La Magic Box en vente après la mort de son propriétaire

 

La police à été appelée hier en milieu de matinée après la découverte d’un corps dans un magasin du centre-ville : La Magic Box, vraisemblablement assassiné par la même mafia locale des braqueurs masqués, qui avait assassiné l’ancienne propriétaire de la boutique. Ce commerce vendant des articles ésotériques et portant jusqu’en 1998 le nom de Uncle Bob’s Magic Cabinet, avait en effet déjà fait la une de notre journal le 25 novembre 1998 après l’assassinat de sa propriétaire, une femme de 46 ans. C’est Donald Bgharty, la nouvelle victime, qui avait racheté le fond de commerce et le local, entamé des travaux de rénovation après les dégradations survenues dans le magasin le lendemain du meurtre, et entièrement restauré ce commerce fleurissant, avant d’en changer la devanture et même l’enseigne pour devenir Magic Box. Un nouveau nom qui était censé faire oublier le sombre passé de la cellule commerciale et offrir un nouveau départ à ce business de la sorcellerie qui cartonne à Sunnydale, plus encore qu’à Salem dans le Massachussetts, et où les ouija côtoient les livres de sorcellerie, les jeux de tarots, les racines de mandragores en bocaux et autres boules de cristal. On pouvait même trouver chez Magic Box des mains de momie véritable à prix d’or ! 
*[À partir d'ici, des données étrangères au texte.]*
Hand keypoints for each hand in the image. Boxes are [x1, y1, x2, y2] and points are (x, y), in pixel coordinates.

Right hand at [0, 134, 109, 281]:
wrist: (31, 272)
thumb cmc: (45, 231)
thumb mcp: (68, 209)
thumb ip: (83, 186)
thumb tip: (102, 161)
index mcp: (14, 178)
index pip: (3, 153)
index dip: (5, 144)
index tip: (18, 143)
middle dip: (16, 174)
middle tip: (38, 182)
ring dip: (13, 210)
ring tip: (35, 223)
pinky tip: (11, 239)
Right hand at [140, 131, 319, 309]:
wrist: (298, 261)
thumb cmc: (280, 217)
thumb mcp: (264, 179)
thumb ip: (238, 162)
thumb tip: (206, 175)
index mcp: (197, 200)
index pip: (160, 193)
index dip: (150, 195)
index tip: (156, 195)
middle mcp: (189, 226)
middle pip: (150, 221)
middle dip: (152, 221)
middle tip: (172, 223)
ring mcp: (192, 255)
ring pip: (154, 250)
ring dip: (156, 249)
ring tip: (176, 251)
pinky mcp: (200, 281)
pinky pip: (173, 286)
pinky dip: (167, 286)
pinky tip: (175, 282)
Ce sont des clients qui ont appelé la police après avoir trouvé le corps couvert de blessures au cou, alors qu’ils pensaient que le magasin était étonnamment fermée, n’ayant pas vu de lumière en entrant. Donald Bogharty avait 59 ans et n’était pas connu pour des liens avec une quelconque mafia, tout comme l’ancienne propriétaire ne l’était pas d’avantage. Notre consultant criminologue David Johnson s’était exprimé sur ce meurtre sordide en 1998 : « Si le gang des braqueurs masqués a pour crédo de faire régner la terreur en ville, ils ne supporteront pas de voir des opportunistes développer leur business et faire du profit grâce à eux. Il est clair que les marchands d’ésotérisme profitent de la réputation sulfureuse de Sunnydale pour s’installer en ville », avait-il lancé en guise de mobile. Aujourd’hui, le criminologue revient sur cette affaire classée, dont le ou les auteurs n’ont jamais été appréhendés, estimant que « c’est une vendetta qui dure depuis des années avec le gang des braqueurs masqués. » Pour Johnson, ce ne sont pas nécessairement les mêmes personnes qui agissent mais ils se passent les consignes entre eux.
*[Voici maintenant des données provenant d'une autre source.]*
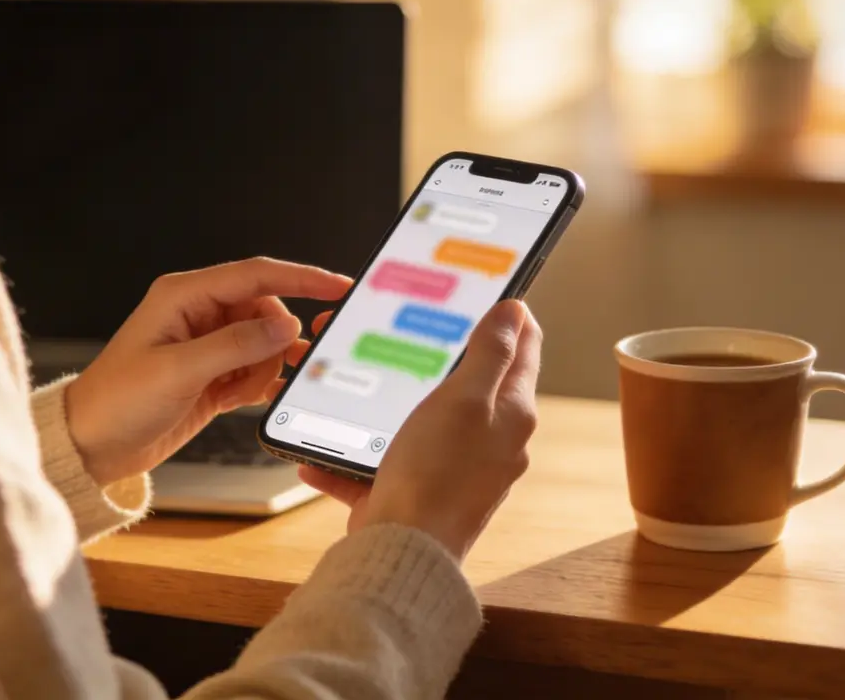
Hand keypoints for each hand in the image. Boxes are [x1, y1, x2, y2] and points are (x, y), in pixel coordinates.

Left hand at [64, 257, 350, 483]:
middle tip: (287, 364)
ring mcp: (207, 346)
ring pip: (264, 343)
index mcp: (183, 296)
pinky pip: (255, 370)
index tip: (339, 287)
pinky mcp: (212, 376)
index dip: (301, 278)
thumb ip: (236, 345)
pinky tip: (246, 398)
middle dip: (277, 339)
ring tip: (236, 392)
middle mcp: (198, 315)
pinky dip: (258, 384)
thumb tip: (285, 324)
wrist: (91, 447)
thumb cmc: (116, 402)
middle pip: (265, 311)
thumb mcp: (177, 371)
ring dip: (264, 368)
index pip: (255, 275)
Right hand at [299, 300, 541, 561]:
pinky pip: (381, 466)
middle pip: (470, 383)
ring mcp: (455, 470)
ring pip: (420, 421)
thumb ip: (491, 352)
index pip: (522, 349)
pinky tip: (322, 453)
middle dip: (433, 355)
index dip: (506, 315)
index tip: (481, 290)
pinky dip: (354, 457)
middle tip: (403, 329)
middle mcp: (491, 442)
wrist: (402, 552)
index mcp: (510, 414)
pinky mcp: (417, 493)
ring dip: (386, 405)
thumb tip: (515, 310)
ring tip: (351, 385)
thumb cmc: (436, 475)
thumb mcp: (465, 399)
« En 1998, ils ont saccagé le magasin le lendemain du meurtre pour effacer leurs traces et aussi pour envoyer un message clair aux habitants de Sunnydale. » Ils refusent qu’on fasse de l’argent sur leur réputation explique Johnson. « Pour ce gang aussi dangereux qu’insaisissable, quand un commerçant surfe sur la réputation sulfureuse de la ville avec ses meurtres sordides et ses histoires de rituels sataniques, ça revient à exploiter leur propre trafic. Ils veulent imposer un régime de terreur et au lieu de cela, ils voient des commerçant récolter les fruits de leur ‘travail’ » Donc quand Donald Bogharty, un homme sans histoire, reprend le point de vente et continue le business de l’Uncle Bob Magic Cabinet, les braqueurs masqués le prennent comme un affront. « Ce gang voudra toujours avoir le dernier mot ! » craint Mme Finkle, la voisine de la boutique Apil Fools située juste à côté.
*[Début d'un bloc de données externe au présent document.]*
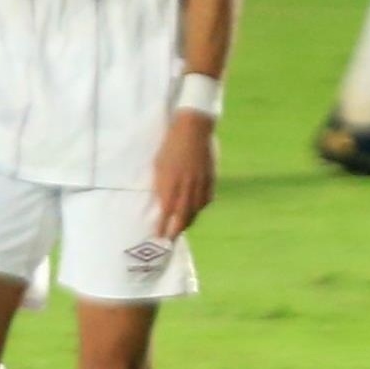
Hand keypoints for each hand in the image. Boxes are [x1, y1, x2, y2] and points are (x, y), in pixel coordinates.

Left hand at [152, 110, 217, 239]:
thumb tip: (162, 203)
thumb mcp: (159, 165)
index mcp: (171, 181)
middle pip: (182, 214)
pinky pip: (206, 199)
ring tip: (182, 227)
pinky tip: (196, 210)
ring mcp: (200, 183)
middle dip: (176, 229)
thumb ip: (161, 185)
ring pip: (196, 209)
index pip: (166, 210)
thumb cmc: (170, 145)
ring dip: (188, 220)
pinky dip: (200, 207)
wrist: (193, 129)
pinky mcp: (211, 179)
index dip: (162, 225)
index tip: (158, 236)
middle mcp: (187, 185)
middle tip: (170, 239)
Justement, le commerce est si fleurissant qu’une option aurait déjà été posée dessus avec un repreneur impatient. Il se dit que les marges bénéficiaires de ce magasin sont impressionnantes, même si pour Johnson ce meurtre n’a rien à voir avec l’argent. Magic Box exportait dans le monde entier et la surface de vente est impressionnante pour un si petit marché. Le repreneur serait un anicien membre du corps enseignant du lycée de Sunnydale confiant dans l’avenir du magasin. Il devra toutefois, s’il reprend l’affaire, rester sur ses gardes. Il faut faire preuve d’un courage certain pour se lancer dans le rachat de cette boutique. Les clients habitués du magasin n’ont pas oublié non plus le meurtre du propriétaire du Dragon’s Cove, autre boutique de sorcellerie plus modeste, qui elle, n’a jamais retrouvé de repreneur et a tiré le rideau définitivement.